Written task 1: From the passage on the Bush Administration, quote the words from "I was reading" to "the security issue.".
Written task 2:
Based on the passage on the Bush Administration, answer yes or no to each statement below, and support each answer with the deciding words from the passage, quoted exactly.
(a) Pat Buchanan is among those the writer credits with speaking out against President Bush from the very beginning.
(b) The writer says the TIME magazine article was posted a week before it was read.
(c) The TIME article calls the security issue the Republicans' greatest asset.
Written task 3: Continue the passage on the Bush Administration from its final sentence.

Source:
.....

I've have long passed my breaking point with the Bush Administration (and the Republican leadership and right-wing pundit class that enables this President). Although the faith in my party has been shaken severely, there have been some rational voices that were speaking out against President Bush and this Administration's insane policies from the very beginning... these include Bob Barr, Bruce Bartlett, Pat Buchanan, and a few others.

Lately however, with the incredible failure in Iraq looming large, many conservative heavyweights are attempting to put President Bush at arm's length... albeit without acknowledging that it wasn't so much that the policies that President Bush embraces are bad, but only the Bush Administration's implementation of the policies is flawed. For example, William F. Buckley writes:

"One can't doubt that the American objective in Iraq has failed."

But the failure wasn't because the cause itself wasn't "reasonable" as Mr. Buckley puts it (the cause he is referring to is conveniently not ridding Saddam of his mythical WMDs), but it was just that President Bush and his staff weren't up to the task of democratizing the stubborn Iraqis who would not "suspend internal divisions in order to get on with life in a political structure that guaranteed them religious freedom." Yes, if only the Iraqis had bought into the vision of democracy at gunpoint! I guess when your family members are being blown apart and tortured by an occupying army, you kind of lose sight of the "reasonable postulates" to which Mr. Buckley alludes. Yes, their bad Bill. Not surprisingly, Mr. Buckley is now arguing for an armed intervention in Iran and wondering aloud:

"Is [military intervention] something Mr. Bush is going to handle before the end of his term in office?"

Brilliant, Bill... just brilliant. You have learned nothing.

I was reading some news just now and stumbled on an article in TIME magazine posted today. It gave me just a wee bit of hope (but it's still early):

Republicans On The Run

[...]

As the campaign season kicks into gear, Republican incumbents are having a hard time figuring out how close they want to be to the White House. Voters have plenty to take out on Republican candidates this year--ethics scandals, the G.O.P.'S failure to curb spending, the government's inept response to Hurricane Katrina, a confusing new prescription-drug program for seniors and, more than anything else, an unpopular President who is fighting an unpopular war. Iraq could make a vulnerability of the Republicans' greatest asset, the security issue.

.....

Entries from a dataset:
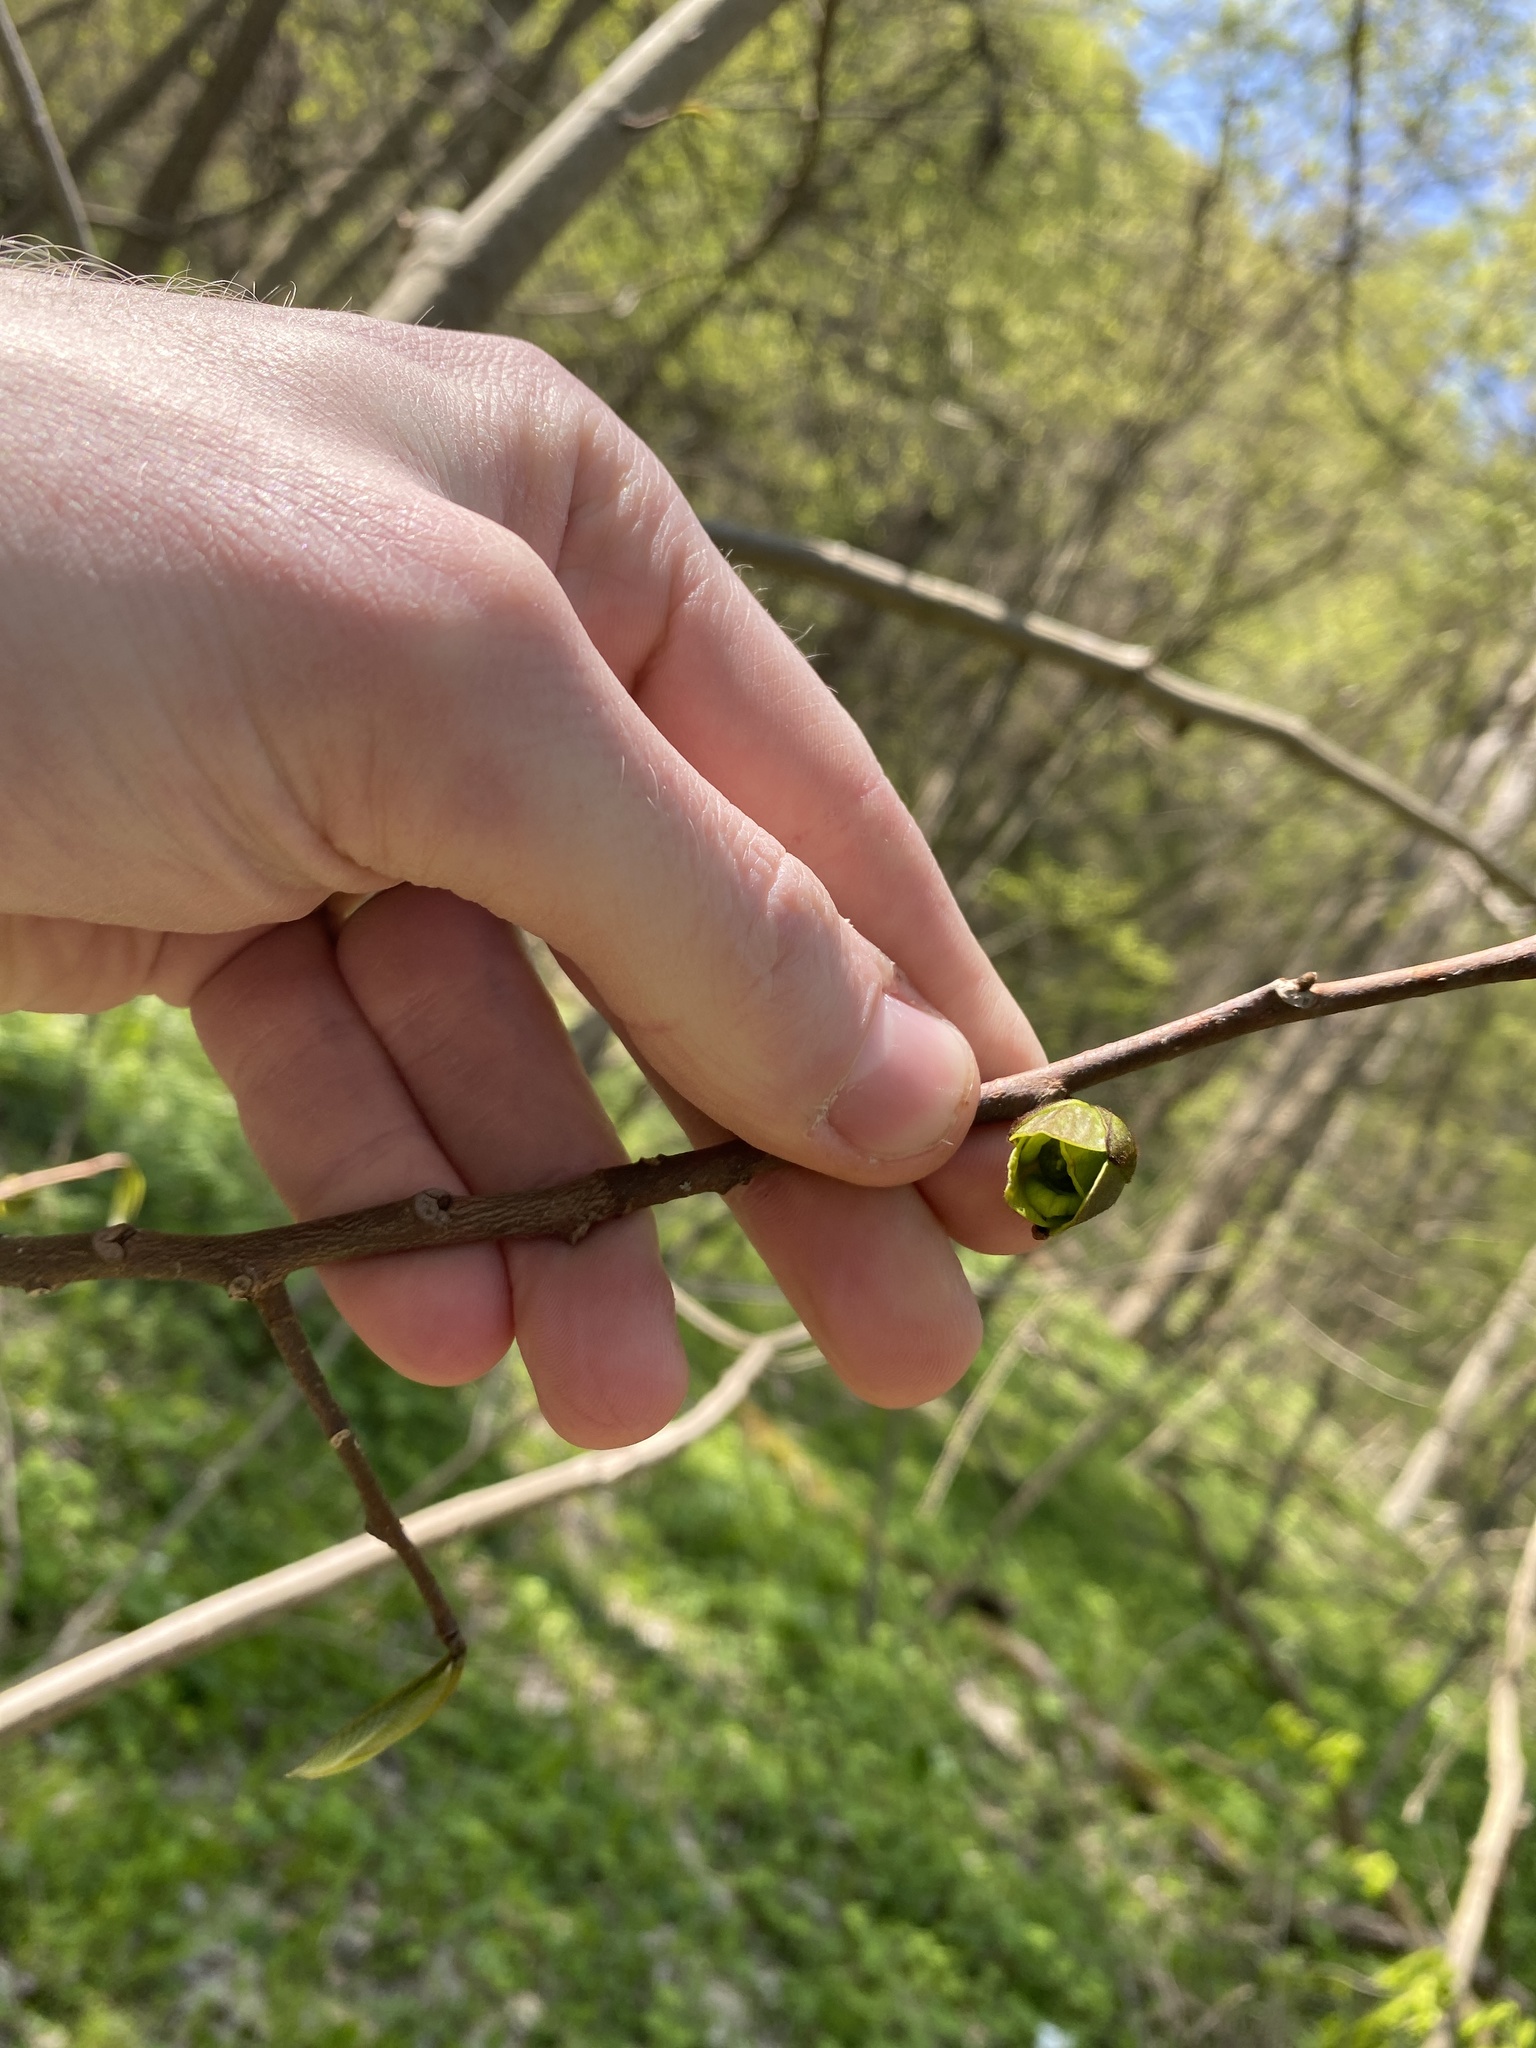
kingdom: Plantae
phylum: Tracheophyta
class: Magnoliopsida
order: Magnoliales
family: Annonaceae
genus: Asimina
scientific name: Asimina triloba
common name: Dog-banana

.....

Result 1:
I was reading some news just now and stumbled on an article in TIME magazine posted today. It gave me just a wee bit of hope (but it's still early):

Republicans On The Run

[...]

As the campaign season kicks into gear, Republican incumbents are having a hard time figuring out how close they want to be to the White House. Voters have plenty to take out on Republican candidates this year--ethics scandals, the G.O.P.'S failure to curb spending, the government's inept response to Hurricane Katrina, a confusing new prescription-drug program for seniors and, more than anything else, an unpopular President who is fighting an unpopular war. Iraq could make a vulnerability of the Republicans' greatest asset, the security issue.

Result 2:
(a) Yes: "these include Bob Barr, Bruce Bartlett, Pat Buchanan, and a few others."
(b) No: "stumbled on an article in TIME magazine posted today."
(c) Yes: "Iraq could make a vulnerability of the Republicans' greatest asset, the security issue."

Result 3:
The midterm contests in a President's second term are almost always treacherous, but this time around, Republicans thought it would be different. The 2006 elections, coming on top of their gains in 2002 and 2004, would make history and perhaps even cement a G.O.P. majority in Congress for a generation. George W. Bush's credibility on national security and the states' aggressive gerrymandering, they believed, had turned the vast majority of districts into fortresses for incumbents. But that's not turning out to be the case. In recent weeks, a startling realization has begun to take hold: if the elections were held today, top strategists of both parties say privately, the Republicans would probably lose the 15 seats they need to keep control of the House of Representatives and could come within a seat or two of losing the Senate as well. Former Speaker of the House Newt Gingrich, who masterminded the 1994 elections that brought Republicans to power on promises of revolutionizing the way Washington is run, told TIME that his party has so bungled the job of governing that the best campaign slogan for Democrats today could be boiled down to just two words: "Had enough?"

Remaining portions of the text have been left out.